In Joalian and related dialects, a geographic name usually consists of a root modified by a prefix. English equivalents (for example Narshland, Narshvale, Narshia, etc.) fail to convey all the subtleties of the original. Joalian alone has twelve words to describe a mountain pass, depending on its difficulty, but no word for a mountain range.
The flora and fauna of the Vales are quite unrelated to terrestrial types, but convergent evolution has tended to fill similar ecological niches with species of similar appearance. Form follows function—a beetle is more or less a beetle anywhere, airborne species lay eggs so that they need not be burdened with immature young, and so on. To avoid overloading the reader's memory with names and the page with italics, I have either coined descriptive terms ("bellfruit") or assigned names on the basis of appearance. A rose is a rose is, sort of, a rose. The correspondence may be superficial; a “moa” is a bipedal mammal.
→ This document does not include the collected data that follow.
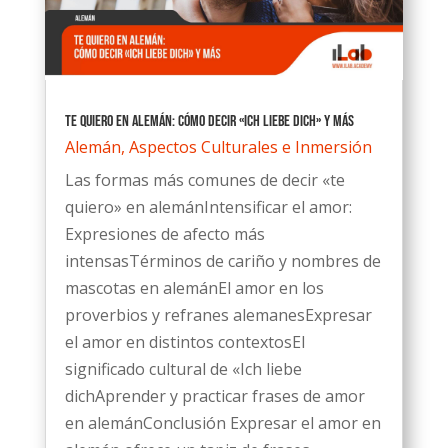
Te quiero en alemán: cómo decir «Ich Liebe Dich» y más
Alemán
,
Aspectos Culturales e Inmersión
Las formas más comunes de decir «te
quiero» en alemánIntensificar el amor:
Expresiones de afecto más
intensasTérminos de cariño y nombres de
mascotas en alemánEl amor en los
proverbios y refranes alemanesExpresar
el amor en distintos contextosEl
significado cultural de «Ich liebe
dichAprender y practicar frases de amor
en alemánConclusión Expresar el amor en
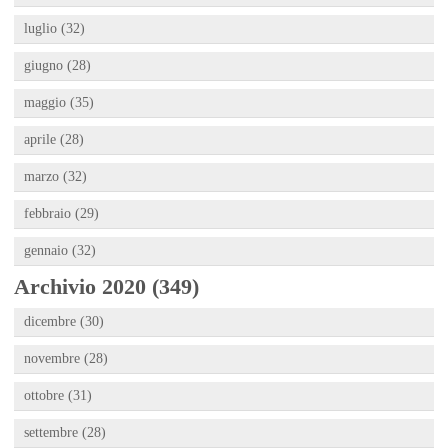
luglio (32)
giugno (28)
maggio (35)
aprile (28)
marzo (32)
febbraio (29)
gennaio (32)
Archivio 2020 (349)
dicembre (30)
novembre (28)
ottobre (31)
settembre (28)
Time and distance have been converted to familiar units.
Spelling has been made as phonetic as possible, based on common English pronunciation. G is hard; c is used only in ch, x and q not at all.
Masculine gender words begin with hard consonants (b,d,g,k,p,t), feminine with vowels or aspirates (a,e,i,o,u,y,h), and neuter with soft consonants (f,j,l,m,n,r,s,th). Abstract concepts have their own declensions and begin with v,ch,w, or z.
Dissimilar vowels are pronounced separately, as if marked with a dieresis: Eleal is pronounced El-eh-al, not Eleel. Double vowels indicate a long sound: aa as in late, ee as in feet, ii as in fight, oo as in goat, uu as in boot.
The English word candle is pronounced cand'l. Joalian contains many such unvoiced vowels, which are indicated with an apostrophe. The initial consonant in D'ward would be stressed more than in English dwarf.